Gap Measurement · Verdict 139 · D 30
What advertising claims
What independent, higher-quality research supports
△ GAP
01

What the research actually shows

Schwarz 2022 SmartAge phase 2b (PMID 35616942) randomized 100 older adults with subjective cognitive decline to wheat-germ-extract spermidine 0.9 mg/day (a mixture also containing spermine and putrescine) or placebo for 12 months. The between-group difference in primary mnemonic discrimination was −0.03 (95% CI −0.11 to 0.05, P=.47), and most secondary endpoints were also not significant. The Wirth 2018 phase 2a pilot (PMID 30388439) reported a memory signal in N=30 over 3 months, but it was not reproduced in the subsequent phase 2b trial. Both SmartAge studies included ingredient or manufacturer-related ties. Senekowitsch 2023 (PMID 37111071), a triple-blind crossover trial in 12 healthy adults, administered 15 mg/day for 5 days and did not detect an increase in plasma or salivary spermidine; Keohane 2024 (PMID 39405978) reported that high-purity spermidine 40 mg/day produced only minimal changes in circulating polyamines in older men. The Alsaleh 2026 vaccine pilot (PMID 42169618), N=40 at 6 mg/day for 13 weeks, reported signals in a nonresponder subgroup and immune surrogate markers, but the nonresponder counts were imbalanced at 8 versus 2. Félix 2024 (PMID 39594533) randomized 41 people and analyzed 35 using a combination of AM3, spermidine, and hesperidin, reporting a change in Immunity Clock-based 'biological age'; it therefore cannot isolate spermidine's effect or clinical aging delay. Eisenberg 2016 (PMID 27841876) is preclinical mouse lifespan and cardiovascular evidence, while Kiechl 2018 (PMID 29955838) is an N=829 dietary observational study that reported a mortality HR of 0.76 (95% CI 0.67 to 0.86). POLYCAD (PMID 41168834) is a trial protocol with no results.

02

Why this is classified as D (30)

Methodology ②-b does not support upgrading when a small, initially positive, manufacturer-linked result is not independently reproduced, and methodology ② directly incorporates a null primary endpoint in a larger follow-up trial. Cognition is therefore D. Aging and autophagy are also D because the evidence consists of mouse preclinical data, dietary observation, and mechanistic, immune, or biological-age surrogate markers without established clinical efficacy. Autophagy mechanism surrogate markers alone could allow at most C, but these data do not establish clinical efficacy. Because real human RCTs exist, ? does not apply.

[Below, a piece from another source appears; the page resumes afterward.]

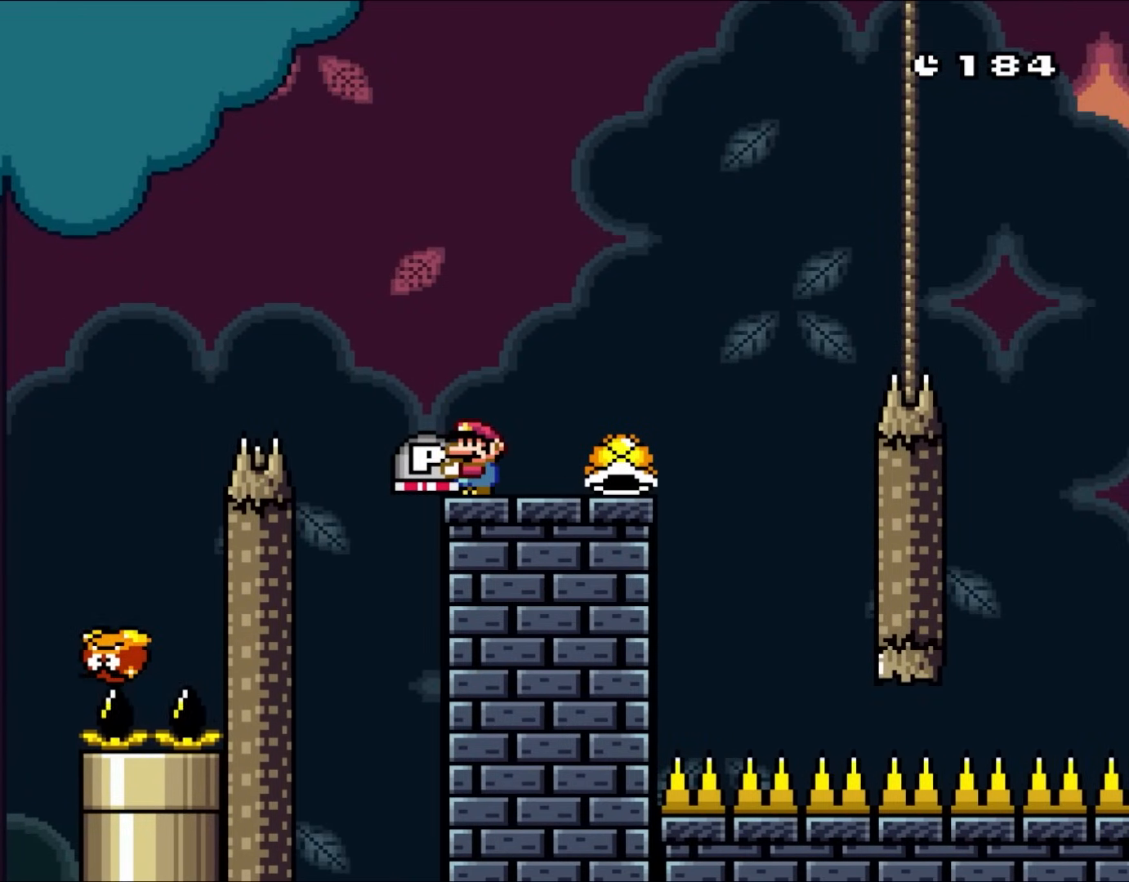
{"buttons": ["Y"], "events": []}
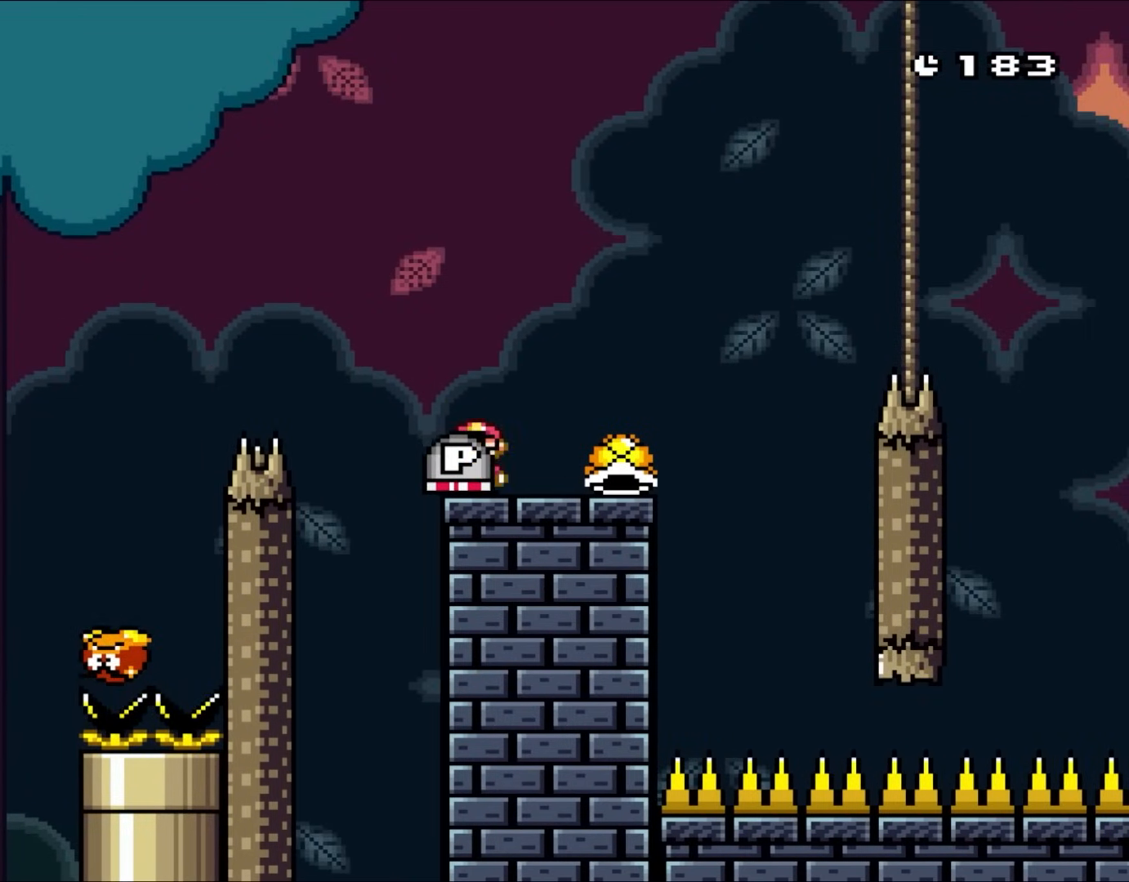
{"buttons": ["B", "Y", "DPAD_RIGHT"], "events": [[83, "DPAD_RIGHT", "down"], [483, "B", "down"]]}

Counterpoint. Signals from the initial pilot, animal studies, and dietary observation support a hypothesis, but they do not replace the null 12-month cognition RCT and supplement pharmacokinetic data.

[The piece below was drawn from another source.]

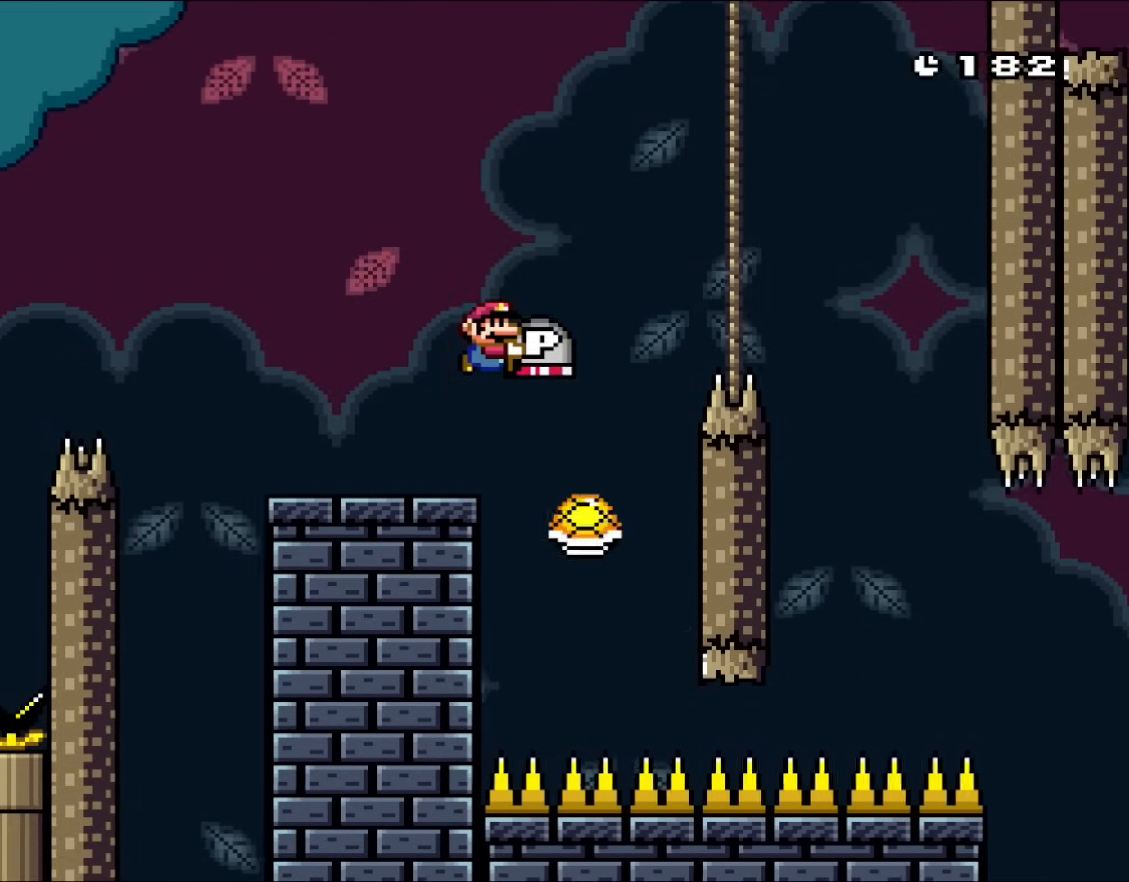
{"buttons": ["B", "Y", "DPAD_RIGHT"], "events": []}
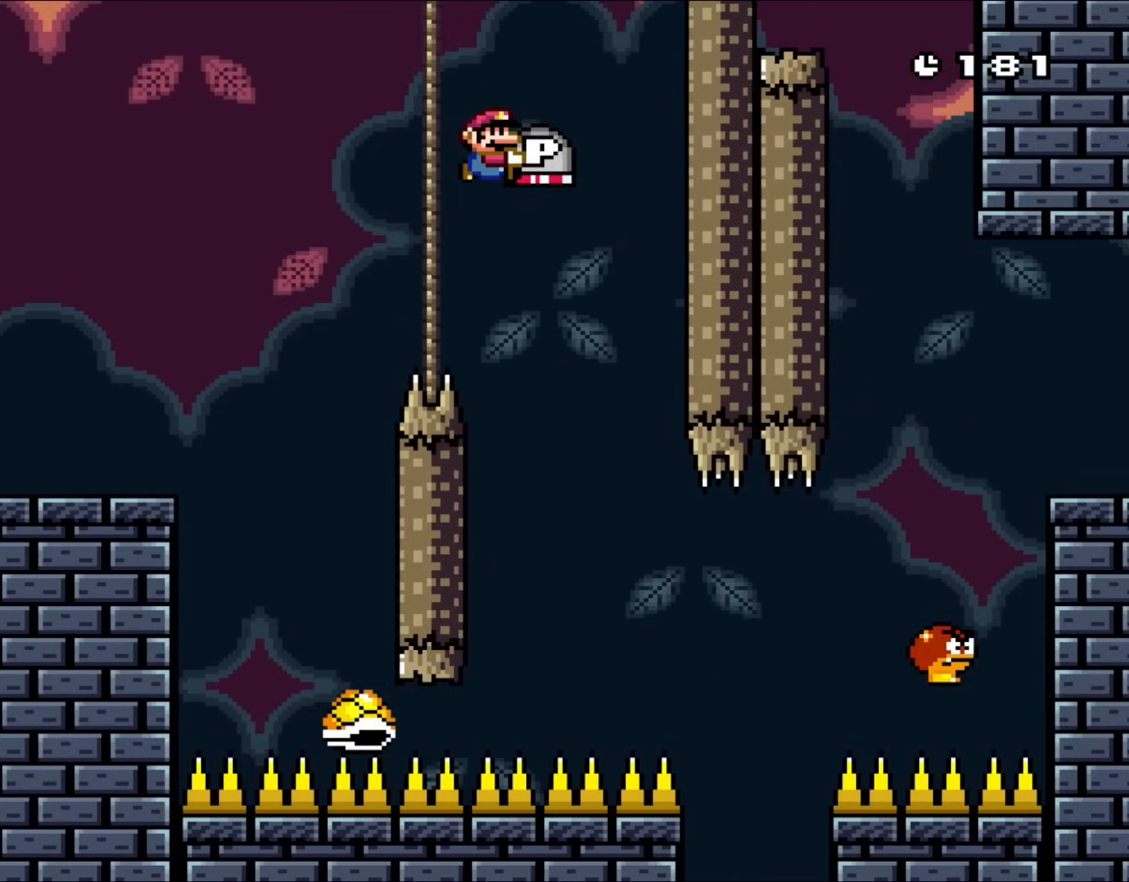
{"buttons": ["Y", "DPAD_RIGHT"], "events": [[83, "B", "up"], [117, "DPAD_UP", "down"], [150, "DPAD_RIGHT", "up"], [200, "DPAD_LEFT", "down"], [200, "DPAD_UP", "up"], [217, "DPAD_UP", "down"], [283, "DPAD_LEFT", "up"], [283, "DPAD_RIGHT", "down"], [283, "DPAD_UP", "up"]]}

Rejudgment record. Reassessment (?→D) — Applied methodology ②-b for failure to independently reproduce an initially positive small manufacturer-linked study and ② for a null primary endpoint in the larger follow-up; cognition D, aging and autophagy D

Sub-claim grades by effect

This ingredient is marketed for several effects. A single overall grade blends strong and weak claims together, so each effect is graded separately here. The overall grade reflects the strongest disconfirming or core claim.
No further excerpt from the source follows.